La legislación de Indias establece otros principios, como la obligación de corregidores y justicias de instruir a los indios en técnicas agrícolas. Asimismo, prohibía el trabajo de los indios de menos de 18 años de edad.

Esta última idea nos lleva a otro curioso elemento de la política de Felipe II: sus normas en materia laboral. En un edicto regulador del trabajo en las minas del Franco Condado, se establece: «Todos los obreros de las fortificaciones y de las fábricas trabajarán ocho horas al día, cuatro por la mañana y cuatro por la tarde. Las horas serán distribuidas por los ingenieros según el tiempo más conveniente para evitar a los obreros el ardor del sol y permitirles el cuidar de su salud y su conservación, sin que falten a sus deberes». La jornada de ocho horas para el conjunto de los trabajadores es un logro del siglo XX. El edicto, asimismo, establecía la instauración de un economato para los obreros, así como la obligación pagar los jornales también por los días de fiesta (esto de no trabajar y aún así cobrar es algo de antesdeayer por la tarde).

Asimismo, en una cédula de 19 de octubre de 1573, que trata sobre las obras del monasterio de El Escorial, se dispone que a los aparejadores de carpintería y albañilería se les dispusiera de un permiso de diez días con percepción íntegra del salario disfrutado en nómina. Obvio es decir que las vacaciones pagadas aún tardarían cuatro siglos en llegar. En el caso de sufrir un accidente el obrero, se le debía abonar la mitad del jornal durante su recuperación.

Aún así, Felipe II no pudo evitar sufrir la que bien puede ser la primera huelga, o una de las primeras, de la Historia de España. Ocurrió en 1577 y su motivo fue la detención por el alcalde de El Escorial de unos canteros vizcaínos, a causa de alguna falta menor. La rabia del resto de los canteros, que entendían injusta la detención, se extendió a todos los obreros del monasterio, que dejaron de trabajar. La huelga terminó con eso que hoy se llama la cesión de la patronal. El rey, informado del acontecimiento, pasó palabra.

Otras cosas debidas a aquel reinado, cuando menos de forma embrionaria, son la inspección de enseñanza, creada por cédula de 15 de enero de 1573, que ordena a los justicias visitar periódicamente las escuelas, comprobando que los maestros realizan su labor, son aptos para ella, así como si se reza la doctrina cristiana. En algún sitio he leído que, incluso, el rey llegó a establecer beneficios para estudiantes pensionados en el extranjero, lo que podría ser tomado como un precedente del Erasmus.

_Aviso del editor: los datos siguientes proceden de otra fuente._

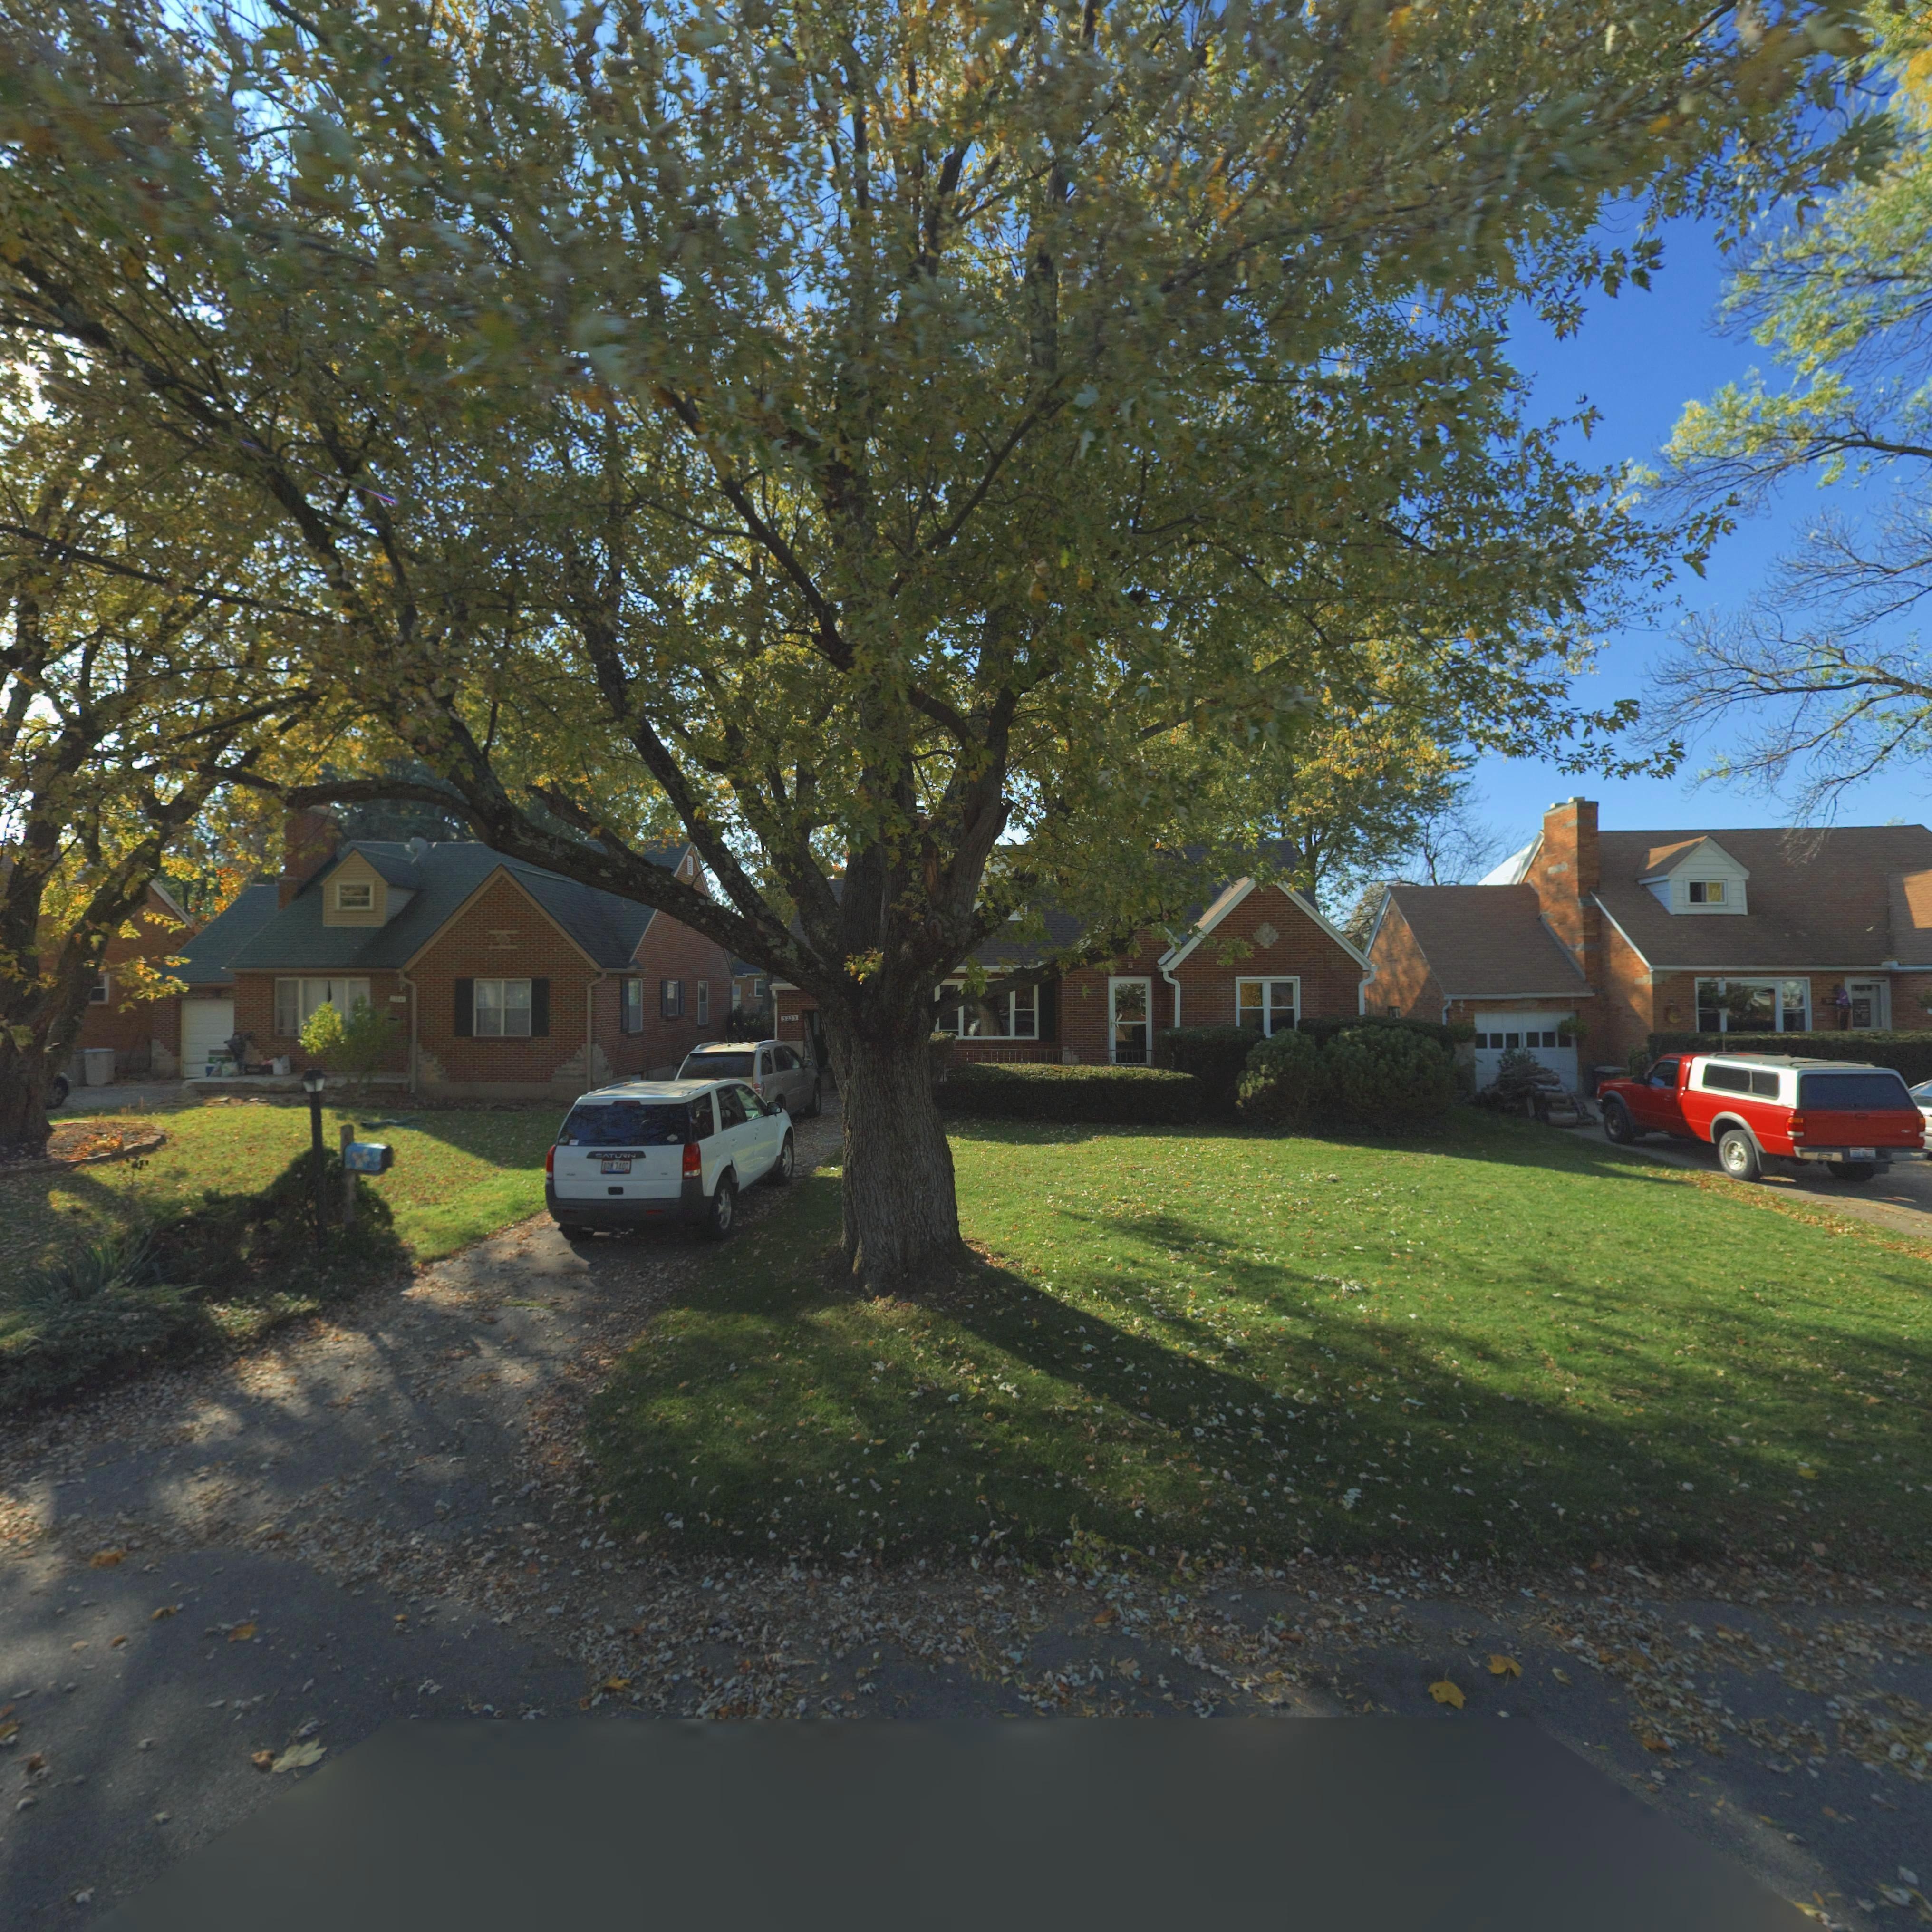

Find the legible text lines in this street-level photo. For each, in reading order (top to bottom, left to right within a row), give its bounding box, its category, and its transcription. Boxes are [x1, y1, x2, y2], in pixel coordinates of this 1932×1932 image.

[782, 1015, 797, 1022] StreetNumber: 3233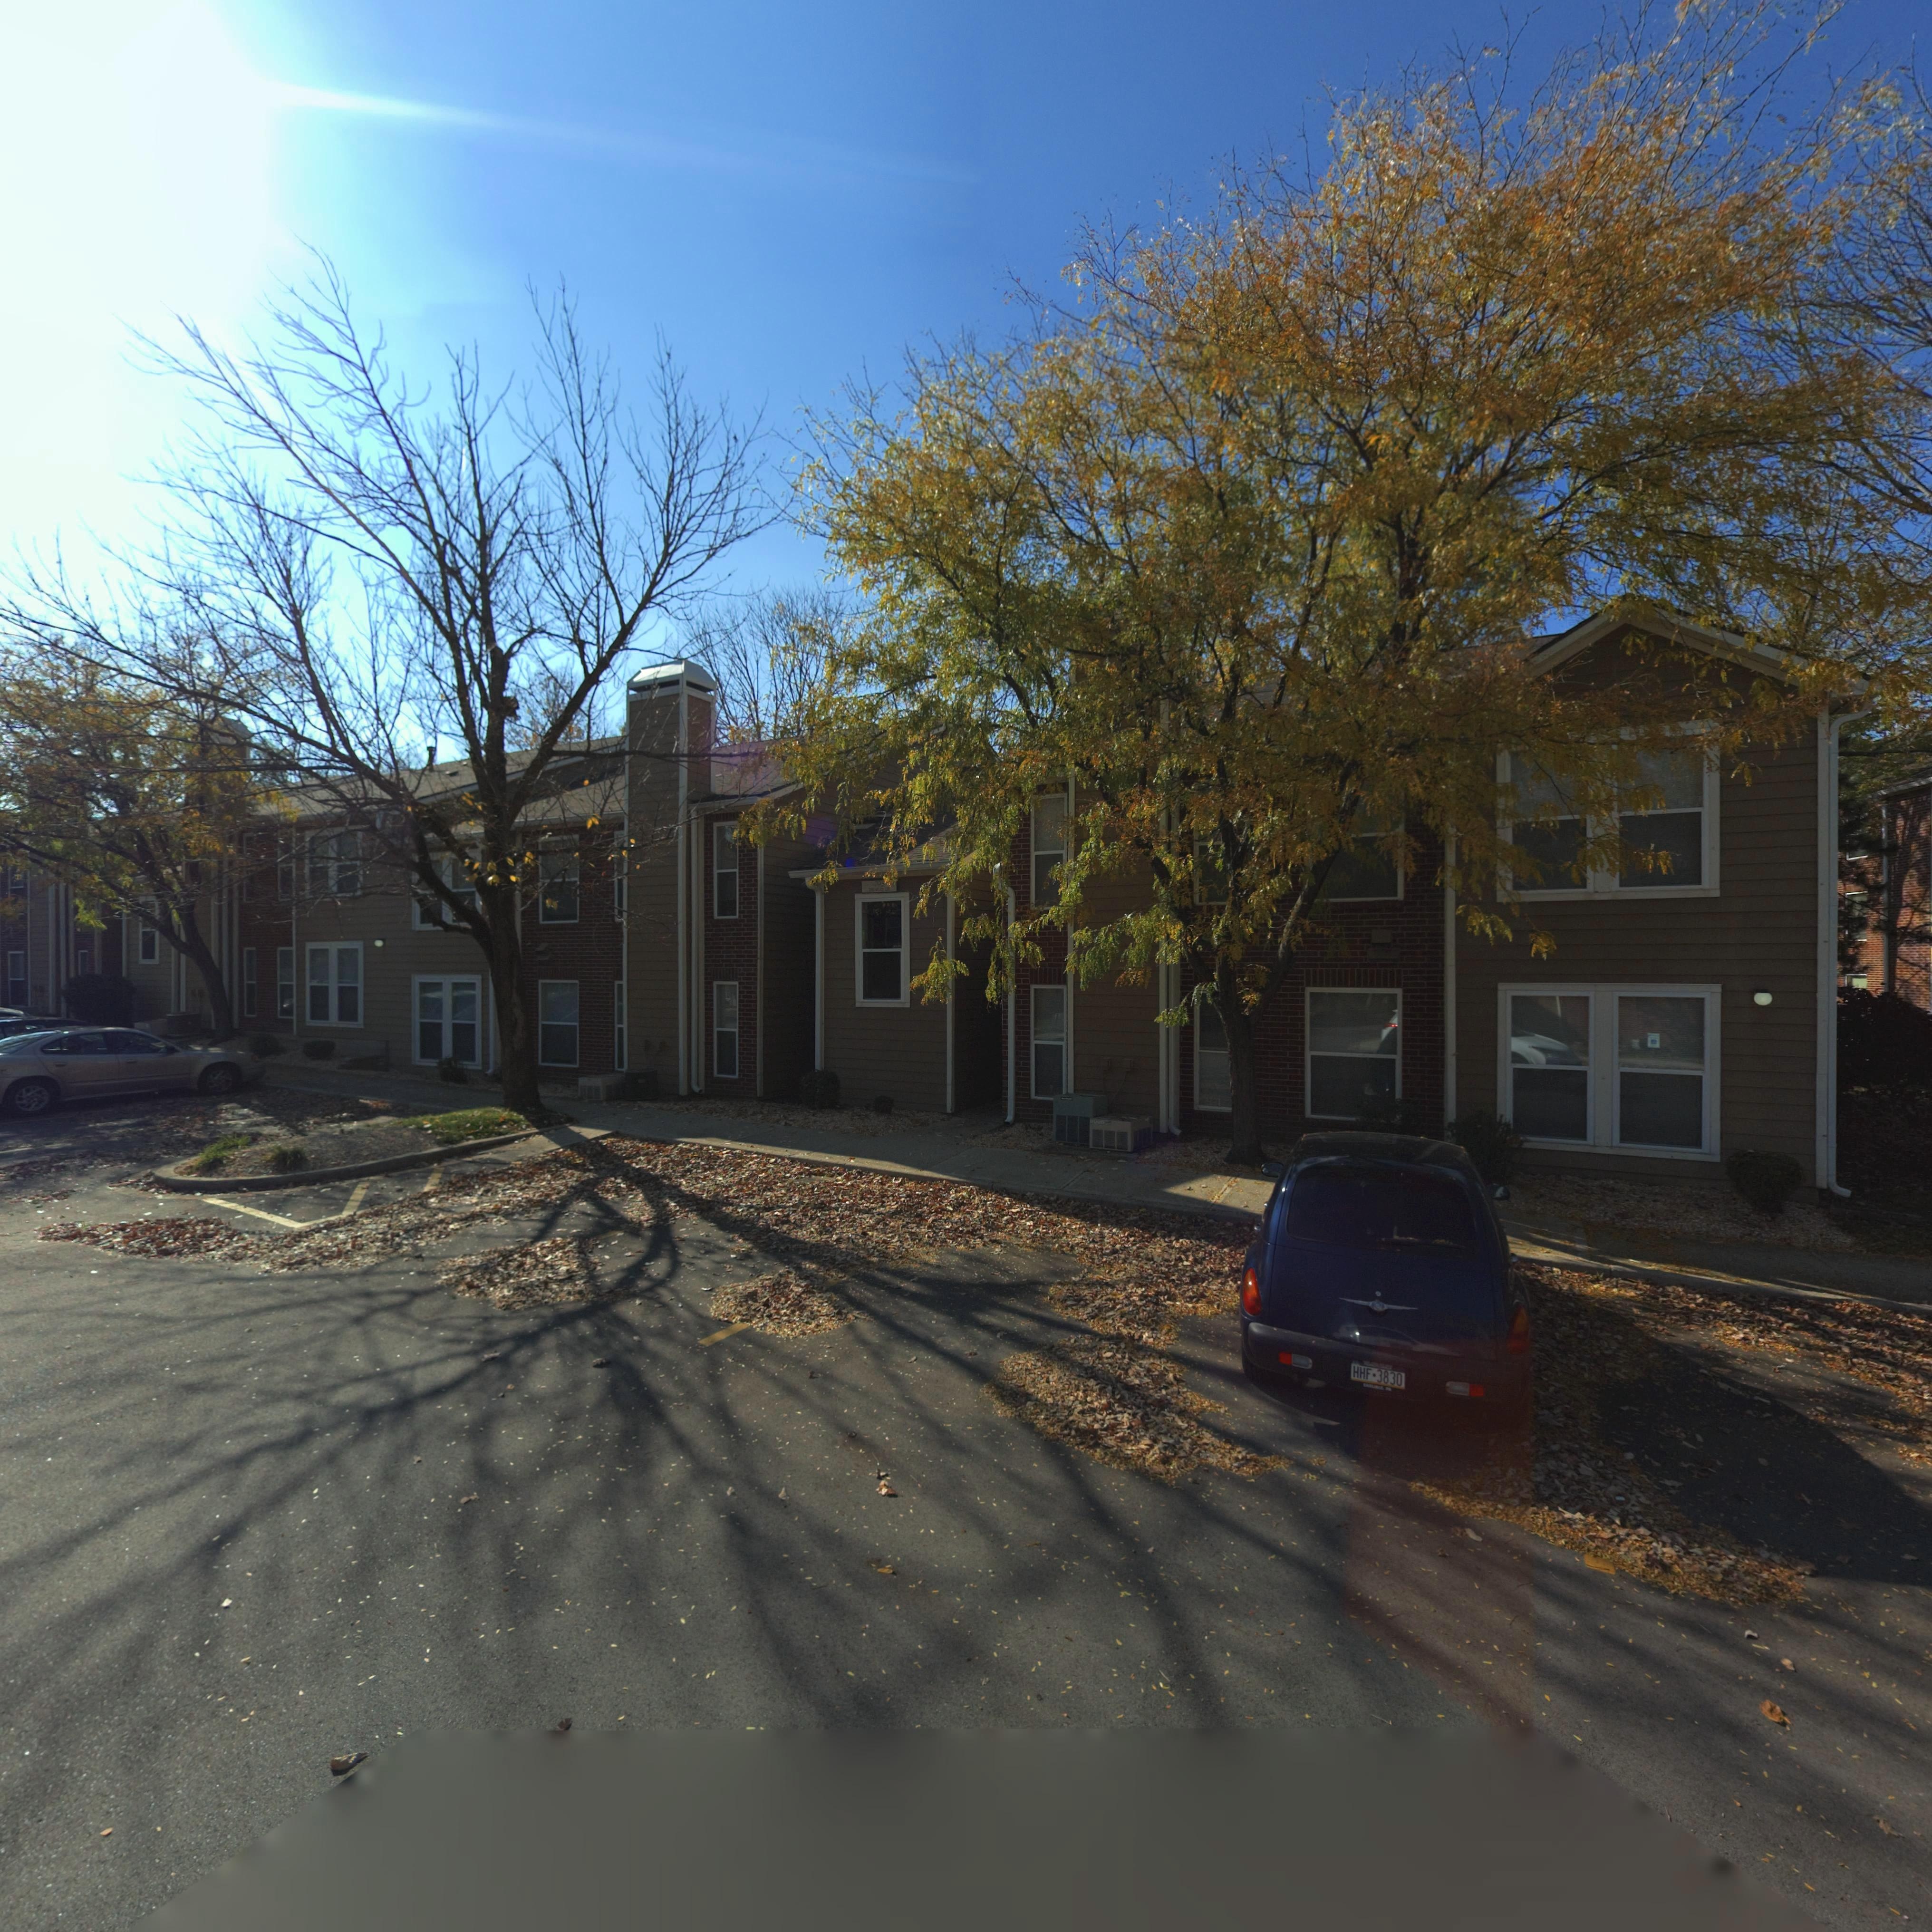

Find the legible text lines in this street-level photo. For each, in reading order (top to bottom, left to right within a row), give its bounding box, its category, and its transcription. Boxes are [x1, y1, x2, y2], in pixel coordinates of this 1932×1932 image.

[1352, 1362, 1404, 1389] None: HHF-3830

El último apunte de este extraño olorcillo a modernidad que se aprecia en algunas legislaciones de rey tan envarado tiene que ver con eso que hoy llamamos ecologismo. Felipe II formó en Aranjuez, en 1555, el que algunos tienen por primer jardín botánico de Europa. Por lo demás, aquí copio el literal de una instrucción que en 1571 le envía a Diego de Covarrubias: «Una cosa deseo ver acabada de tratar, y es lo que toca a la conservación de los montes y aumento dellos; temo que los que vieneren después de nosotros y han de tener mucha queja de que se los dejamos consumidos, y plegue a Dios que no lo veamos en nuestros días». Si esto lo llega a decir el presunto jefe Seattle, con la frase se habrían decorado miles de habitaciones de colegio mayor.

Lo hermoso de las cosas es lo complicadas que son.